Tests for blocked_by and loops inside of it
Currently we have the following PR: https://github.com/os-autoinst/openQA/pull/1743 that is hotpached already onto osd.
We need to pick it up where coolo left it, and add tests for the situation aswell, note that this might also require to revisit the changes done in https://github.com/os-autoinst/openQA/pull/1718
#2 Updated by EDiGiacinto over 1 year ago
Also https://github.com/os-autoinst/openQA/pull/1717 is related to it.

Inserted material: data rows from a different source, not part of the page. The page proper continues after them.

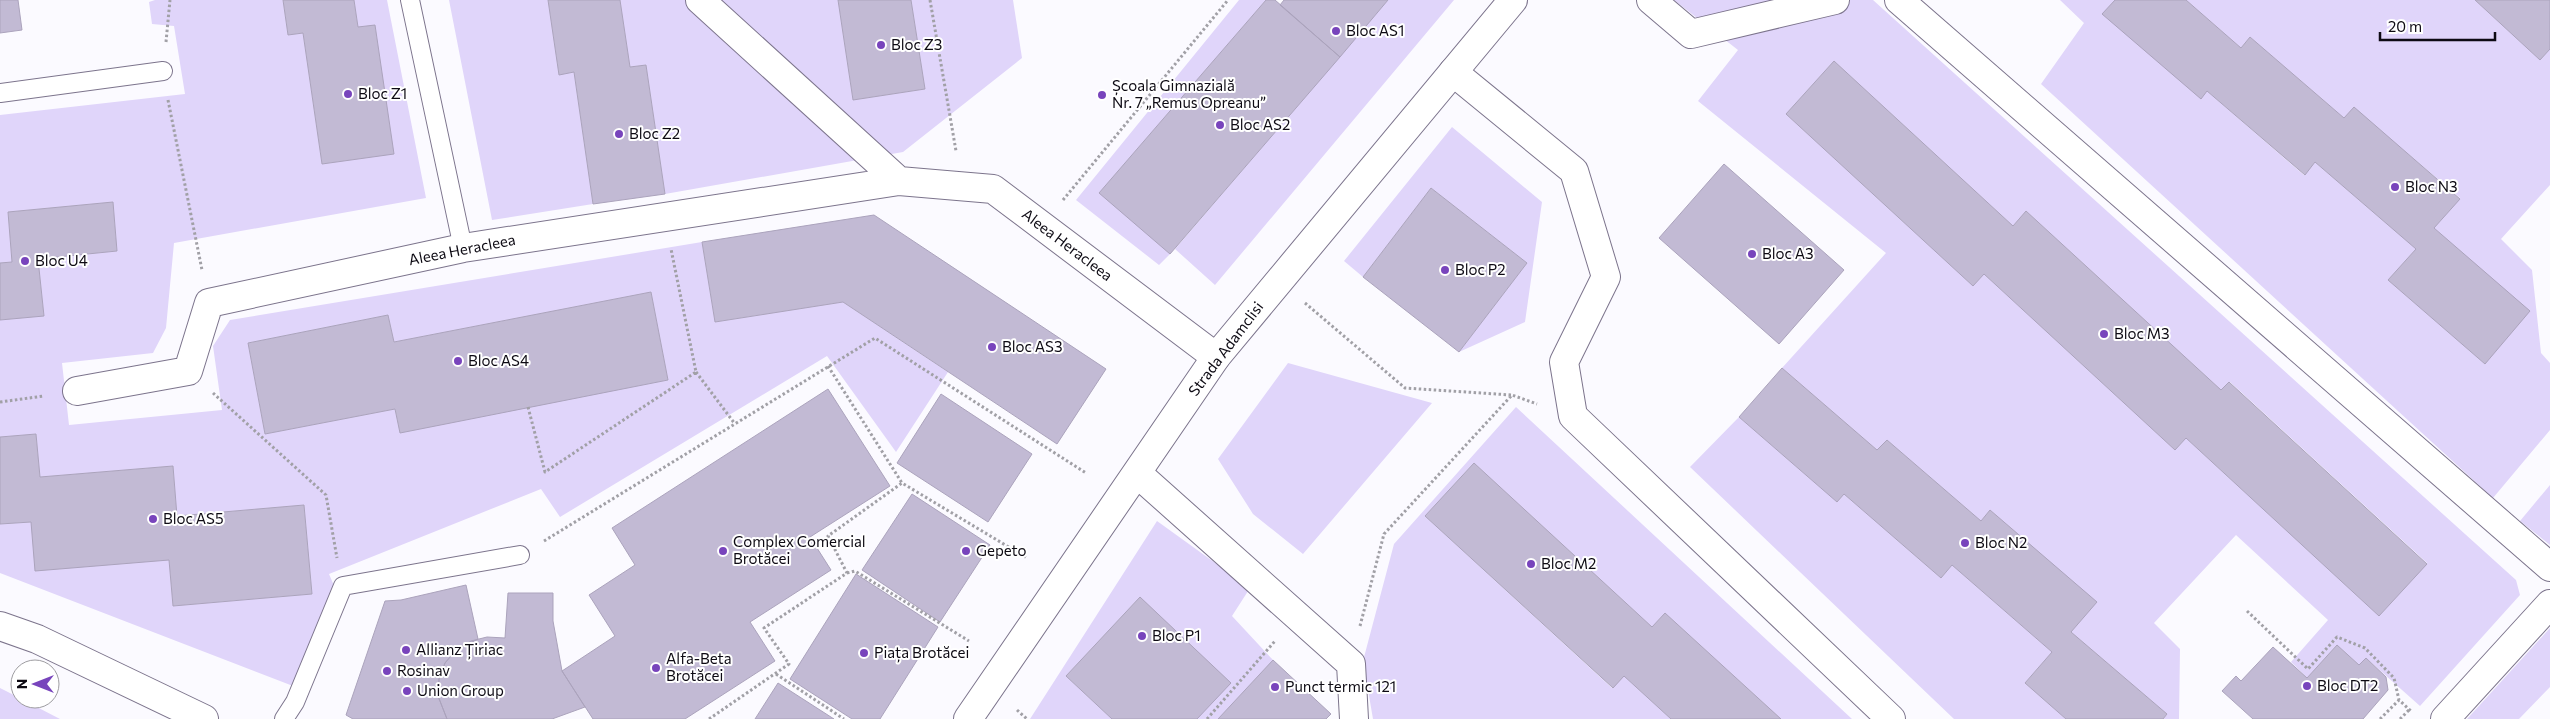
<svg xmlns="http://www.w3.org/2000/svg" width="2550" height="719" font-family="Commissioner,sans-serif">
<rect width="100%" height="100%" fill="#fbfaff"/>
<path fill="#e0d5fa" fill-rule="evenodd" d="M155,0H283L288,35L303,33L322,164L393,153L375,26L358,27L354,0H387L426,198L174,243L166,328L153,353L62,363L69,425L222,410L213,346L230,320L702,242L715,322L843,302L948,372L896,452L827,356L560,517L541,489L329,574L341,602L293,686L0,573V524L31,522L169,560L173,606L312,594L304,505L177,516L173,466L40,477L36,434L0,437V320L44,315L38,259L117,251L113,202L8,212L12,262L0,263V115L185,94L174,26L152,24L149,2ZM651,292L668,380L400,432L395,409L265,434L248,343L388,315L394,342Z
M449,0H548L559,74L574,72L593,204L492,220Z
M620,0H838L853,100L925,89L911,0H1013L1022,58L903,152L665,194L646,65L630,67Z
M1239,0H1266L1100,192L1170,254L1159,265L1076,200Z
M1388,0H1454L1215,285L1175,249Z
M1674,0H1873L2516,580L2520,595L2420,706L2366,658L2359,665L2337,645L2307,678L2291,662L2328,620L2236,535L2154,623L2180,649L2179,719H2163L2167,714L2071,632L2096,602L1990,510L1981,521L1887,440L1877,450L1782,368L1886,253L1698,101L1738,50ZM1834,61L2013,226L2026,211L2221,390L2230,382L2427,563L2379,616L2186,438L2175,450L1984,274L1973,286L1786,114Z
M2060,0H2115L2103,14L2207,91L2304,175L2315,162L2416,249L2388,280L2485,364L2434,228L2460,198L2354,108L2344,118L2250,37L2241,48L2186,0H2475L2540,60L2550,49V185L2501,239L2532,270L2541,353L2550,363V430L2493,498L2041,84L2084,23Z
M1452,127L1542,202L1525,322L1459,352L1527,263L1431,188L1363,277L1344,261Z
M1288,363L1432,403L1303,554L1253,514L1218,459Z
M1516,407L1852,719H1781L1665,613L1652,627L1474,463L1425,516L1612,688L1624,676L1671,719H1373L1363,661L1394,544Z
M1739,417L1837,502L1844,494L1941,578L1952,565L2052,652L2025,683L2066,719H1954L1690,467Z
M2550,485V545L2520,521Z
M1157,521L1250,588L1232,616L1273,660L1218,719H1197L1140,597L1066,676L1112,719H1030Z
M2550,628V687L2519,719H2467Z
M0,688L6,691L60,719H0Z"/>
<path fill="#c2bad4" stroke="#aba3bc" d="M0,0H18L22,30L0,33Z
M283,0H354L358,27L375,25L394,154L322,164L303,33L288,35Z
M548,0H620L630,67L646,65L665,194L593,204L574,72L559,75Z
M838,0H911L925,89L853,100Z
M1266,0H1275L1340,57L1170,254L1099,193Z
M1284,0H1388L1340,57L1280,5Z
M2115,0H2186L2241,48L2250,37L2344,118L2354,107L2460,199L2434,228L2530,311L2485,364L2388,280L2416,249L2315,162L2305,175L2207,91L2201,99L2102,14Z
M2475,0H2550V49L2540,60Z
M1834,61L2013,226L2026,211L2221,390L2229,382L2427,564L2379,616L2186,438L2175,450L1984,274L1973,286L1786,114Z
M1724,164L1844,270L1779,344L1659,238Z
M1431,188L1527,263L1459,352L1363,277Z
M113,202L117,251L38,259L44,316L0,320V263L12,262L8,212Z
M874,215L1106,369L1057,444L843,302L715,322L702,242Z
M651,292L668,380L400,433L395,409L265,434L248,343L388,315L394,342Z
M1782,368L1877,450L1887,440L1981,521L1990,510L2097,602L2071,632L2167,714L2163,719H2066L2025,683L2052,652L1952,565L1941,578L1844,494L1837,502L1739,417Z
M828,389L890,486L810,537L831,570L750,622L775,661L685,719H593L562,671L615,636L589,595L635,565L612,528Z
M941,394L1032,454L988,522L897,463Z
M36,434L40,477L173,466L177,516L304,505L312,594L173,606L169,560L35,571L31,522L0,524V437Z
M1474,463L1652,627L1665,613L1781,719H1671L1624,676L1613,688L1425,516Z
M912,494L990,545L940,622L862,570Z
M856,574L938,627L880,719H852L790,679Z
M466,585L478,639L456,650L445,663L439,679L438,696L447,719H353L346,715L385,601L401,600Z
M508,593H553V621L562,671L585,707L552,719H447L438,696L439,679L445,663L456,650L471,641L487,637L505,638Z
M1140,597L1231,683L1197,719H1112L1066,676Z
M2337,645L2359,665L2366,658L2386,677L2388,690L2363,719H2253L2222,691L2236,676L2241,681L2273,647L2307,678Z
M1273,660L1331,714L1326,719H1218Z
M778,683L834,719H755Z"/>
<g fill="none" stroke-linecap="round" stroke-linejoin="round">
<g stroke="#7c748c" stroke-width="20">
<path id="lane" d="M410,0L463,248
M0,93L163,71
M284,719L295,702L343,586L520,555"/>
</g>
<g stroke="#7c748c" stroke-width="30">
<path id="street" d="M700,0L899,181
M1651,0L1691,34L1835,0
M1899,0L2550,567
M1453,72L1574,171L1606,277L1564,362L1573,416L1891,719
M77,391L188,371L209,303L463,248L899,181L993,189L1216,357
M1138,474L1351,664L1354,719
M2445,719L2550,604"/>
</g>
<g stroke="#7c748c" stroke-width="30">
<path id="secondary" d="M0,626L37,639L204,719
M968,719L1216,357L1513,0"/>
</g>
<path stroke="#a1a0a6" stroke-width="3" stroke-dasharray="2.5 2.5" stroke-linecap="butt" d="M930,0L956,151
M166,42L170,0
M168,100L202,270
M1063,200L1228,0
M1305,303L1405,388L1511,395
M828,366L902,483
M696,372L735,424
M213,393L326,495L337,558
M0,402L44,396
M528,407L545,472L696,372L671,249
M544,541L875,338L1086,473
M847,573L855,571L969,641
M2247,611L2308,669L2337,637L2365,648L2394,678L2399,700L2412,712
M1360,626L1384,534L1512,395L1537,404
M776,674L844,719
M1017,710L1027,719
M709,719L789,664L764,628L847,573L828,536L902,483L1027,558
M1207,719L1275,641
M2380,719L2399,700
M2400,719L2409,710"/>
<use href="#lane" stroke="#fff" stroke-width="18"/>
<use href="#street" stroke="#fff" stroke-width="28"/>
<use href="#secondary" stroke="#fff" stroke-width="28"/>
</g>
<g fill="#7844bc" stroke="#fff" stroke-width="2">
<circle cx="1336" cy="31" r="5"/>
<circle cx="881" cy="45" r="5"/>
<circle cx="348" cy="94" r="5"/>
<circle cx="1102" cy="95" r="5"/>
<circle cx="1220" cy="125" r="5"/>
<circle cx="619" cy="134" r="5"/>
<circle cx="2395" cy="187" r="5"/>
<circle cx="1752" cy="254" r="5"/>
<circle cx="25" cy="261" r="5"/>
<circle cx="1445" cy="270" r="5"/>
<circle cx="2104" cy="334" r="5"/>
<circle cx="992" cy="347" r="5"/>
<circle cx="458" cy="361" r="5"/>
<circle cx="153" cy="519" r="5"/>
<circle cx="1965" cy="543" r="5"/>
<circle cx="723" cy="551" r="5"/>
<circle cx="966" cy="551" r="5"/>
<circle cx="1531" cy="564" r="5"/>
<circle cx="1142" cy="636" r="5"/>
<circle cx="406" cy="650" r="5"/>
<circle cx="864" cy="653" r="5"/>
<circle cx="656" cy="668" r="5"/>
<circle cx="387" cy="671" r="5"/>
<circle cx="2307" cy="686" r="5"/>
<circle cx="1275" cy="687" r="5"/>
<circle cx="407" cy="691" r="5"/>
</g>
<g text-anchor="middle" stroke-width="4" stroke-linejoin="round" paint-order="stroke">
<g font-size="15" fill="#0d0a13" stroke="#fff" text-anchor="start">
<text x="1346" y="36">Bloc AS1</text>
<text x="891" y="50">Bloc Z3</text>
<text x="1112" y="91">Școala Gimnazială<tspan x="1112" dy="17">Nr. 7 „Remus Opreanu”</tspan></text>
<text x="358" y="99">Bloc Z1</text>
<text x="1230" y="130">Bloc AS2</text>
<text x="629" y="139">Bloc Z2</text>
<text x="2405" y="192">Bloc N3</text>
<text x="1762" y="259">Bloc A3</text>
<text x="35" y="266">Bloc U4</text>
<text x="1455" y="275">Bloc P2</text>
<text x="2114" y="339">Bloc M3</text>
<text x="1002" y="352">Bloc AS3</text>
<text x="468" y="366">Bloc AS4</text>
<text x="163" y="524">Bloc AS5</text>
<text x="733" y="547">Complex Comercial<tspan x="733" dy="17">Brotăcei</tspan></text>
<text x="1975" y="548">Bloc N2</text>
<text x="976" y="556">Gepeto</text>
<text x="1541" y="569">Bloc M2</text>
<text x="1152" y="641">Bloc P1</text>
<text x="416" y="655">Allianz Țiriac</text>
<text x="874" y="658">Piața Brotăcei</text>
<text x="666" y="664">Alfa-Beta<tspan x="666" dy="17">Brotăcei</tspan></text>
<text x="397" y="676">Rosinav</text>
<text x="2317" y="691">Bloc DT2</text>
<text x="1285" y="692">Punct termic 121</text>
<text x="417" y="696">Union Group</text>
</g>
<g font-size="15" fill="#0d0a13" stroke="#fff">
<text transform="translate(1067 245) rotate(37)" y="5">Aleea Heracleea</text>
<text transform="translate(462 250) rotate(-11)" y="5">Aleea Heracleea</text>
<text transform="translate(1226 349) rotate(-53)" y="5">Strada Adamclisi</text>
</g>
</g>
<g transform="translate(35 684) rotate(270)"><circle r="24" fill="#ffffff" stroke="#9e9da1"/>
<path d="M0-4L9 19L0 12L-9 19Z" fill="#7844bc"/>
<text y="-8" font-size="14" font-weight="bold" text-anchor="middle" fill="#0d0a13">N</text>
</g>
<path d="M2380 32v8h115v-8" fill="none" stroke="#0d0a13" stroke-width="2.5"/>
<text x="2388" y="32" font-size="15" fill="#0d0a13" stroke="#ffffff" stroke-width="4" paint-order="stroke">20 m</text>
</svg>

<mudler>that PR is hotpatched in osd already right? https://openqa.suse.de/tests/1917358#settings -> not sure, but looks like it's not catching more-than-one chained parents still <mudler>as one of the parent is uploading now, but it went running and missed asset <mudler>(they were both running in parallel, now it failed the parent, for other reasons) <coolo>mudler: what's also possible is that the blocked_by wasn't even calculated - depending how the job was created <mudler>it's also somehow missing the parents.. i mean they should be two, no? <foursixnine>coolo: I think blocked_by is depending on using isos post/job duplicate right? <mudler>but if i read correctly, https://openqa.suse.de/tests/1913372#settings is the one that was posted <mudler>and misses parents as well <coolo>mudler: if it's missing parents, that's a completely different part then <mudler>my point :) but i guess there are two bugs then, because even if the parent was in the DB it didn't waited for it <coolo>I don't think there is a parent - so no waiting
#4 Updated by EDiGiacinto over 1 year ago
For sake of reference, even with that PR, all seems pretty broken still:
1) Child jobs are not waiting anymore for parents to go in certain cases - still to bisect, but i believe this is a showoff from two different bugs in two different code parts e.g. https://openqa.suse.de/tests/1917358
2) Stale jobs in running state forever - In few days of having this in production, we are having back bugs that were actually addressed in the previous scheduler logics, that had to cope with production loads ( maybe we did simplified maybe too much here ? ) see for e.g. https://openqa.suse.de/tests/1925778 but we had plenty of them with ' State: running finished 3 days ago ( 00:03 minutes ) ' or similar.
3) Having a separated way to represent the cluster is a bit confusing now - we have settings page that show something that is not coherent what the scheduler is actually considering, and this makes things to debug even more messy, because you see something, scheduler does another, so from my point this is a big -1 as makes things a lot counterintuitive (just my opinion).
4) Tests are kinda bended to make them go successfully towards new scheduler logic, which makes me wonder if this is working as it is expected, as the core logic is not covered by unit tests.
For me, IMHO this is kinda a no-go at this point.